To hear Harry tell it, his brother hasn’t been afraid to mix it up with the media. 

“It’s a dirty game,” Harry said in an episode of “Harry & Meghan,” the Netflix docuseries released in 2022. “There’s leaking, but there’s also planting of stories.”

The brothers were united in their mistrust of the press following the 1997 death of their mother, Princess Diana, in a crash in Paris while her car was being chased by press photographers.
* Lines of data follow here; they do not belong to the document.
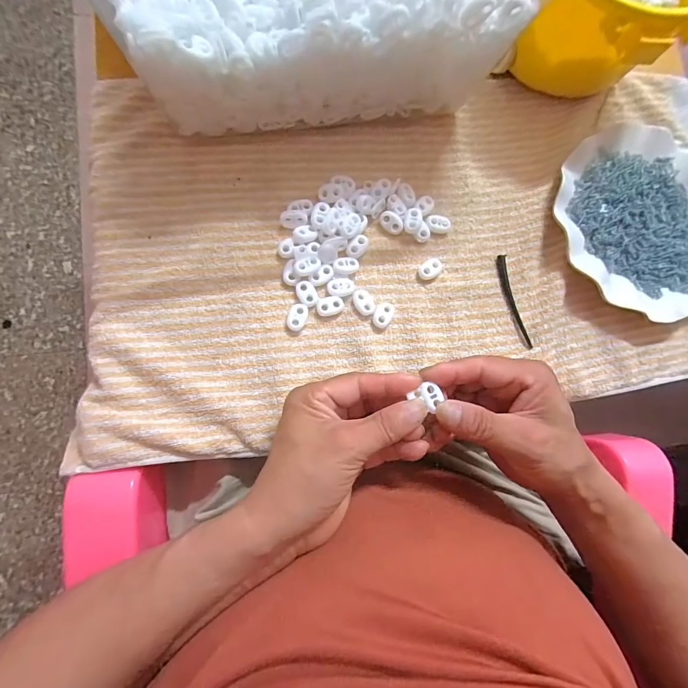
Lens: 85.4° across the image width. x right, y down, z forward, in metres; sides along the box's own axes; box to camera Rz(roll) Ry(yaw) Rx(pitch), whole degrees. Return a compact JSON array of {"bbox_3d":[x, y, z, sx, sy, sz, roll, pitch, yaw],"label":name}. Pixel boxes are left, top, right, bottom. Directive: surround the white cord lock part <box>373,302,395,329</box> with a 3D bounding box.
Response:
[{"bbox_3d":[0.033,-0.025,0.312,0.015,0.005,0.023,31,85,-5],"label":"white cord lock part"}]

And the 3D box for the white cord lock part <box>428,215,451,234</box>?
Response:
[{"bbox_3d":[0.085,-0.107,0.331,0.020,0.004,0.015,9,87,-6],"label":"white cord lock part"}]

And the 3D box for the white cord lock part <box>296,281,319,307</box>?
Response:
[{"bbox_3d":[-0.030,-0.041,0.303,0.014,0.004,0.022,-26,91,-7],"label":"white cord lock part"}]

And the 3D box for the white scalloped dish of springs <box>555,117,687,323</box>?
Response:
[{"bbox_3d":[0.290,-0.119,0.346,0.172,0.026,0.177,0,88,-7],"label":"white scalloped dish of springs"}]

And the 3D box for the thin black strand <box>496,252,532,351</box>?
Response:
[{"bbox_3d":[0.151,-0.038,0.332,0.010,0.012,0.085,-14,90,-7],"label":"thin black strand"}]

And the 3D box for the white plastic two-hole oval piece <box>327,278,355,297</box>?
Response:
[{"bbox_3d":[-0.002,-0.047,0.310,0.022,0.004,0.015,-9,89,-7],"label":"white plastic two-hole oval piece"}]

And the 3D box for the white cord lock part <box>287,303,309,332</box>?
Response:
[{"bbox_3d":[-0.038,-0.022,0.301,0.014,0.005,0.023,18,86,-6],"label":"white cord lock part"}]

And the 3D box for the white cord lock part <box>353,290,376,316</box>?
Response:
[{"bbox_3d":[0.017,-0.035,0.310,0.016,0.004,0.022,-23,91,-7],"label":"white cord lock part"}]

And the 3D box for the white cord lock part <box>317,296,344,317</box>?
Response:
[{"bbox_3d":[-0.011,-0.031,0.307,0.023,0.004,0.016,-8,89,-7],"label":"white cord lock part"}]

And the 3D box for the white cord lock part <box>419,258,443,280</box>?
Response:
[{"bbox_3d":[0.076,-0.065,0.324,0.022,0.004,0.015,-38,92,-7],"label":"white cord lock part"}]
They “believe — and still believe — that their mother was martyred by the paparazzi,” royal author Tina Brown said in her 2022 book “The Palace Papers: Inside the House of Windsor — The Truth and the Turmoil.”

And so the princes “express their contempt for the press in different ways,” Brown wrote. “William with a grim, steely obsession with control; Harry with tortured, vocal, frequently ill-judged condemnation” and a “never-ending flurry of lawsuits” against the media, she said.

Whatever the intentions, the palace’s strategy has not worked. 

What may have happened, according to McAndrew, is that “their staff were saying, ‘We need something, we need to feed the beast,’ and they said, ‘Well, you can give them this photograph — it’s that or nothing.’”

Based on his own experience, Double said he believes the couple’s team will be urging them to release more details, but that “the prince and princess may have dug their heels in.”

“It’s been pretty clear where they want to draw the line in terms of privacy, and they think what they said is enough,” he added, “when it clearly isn’t.”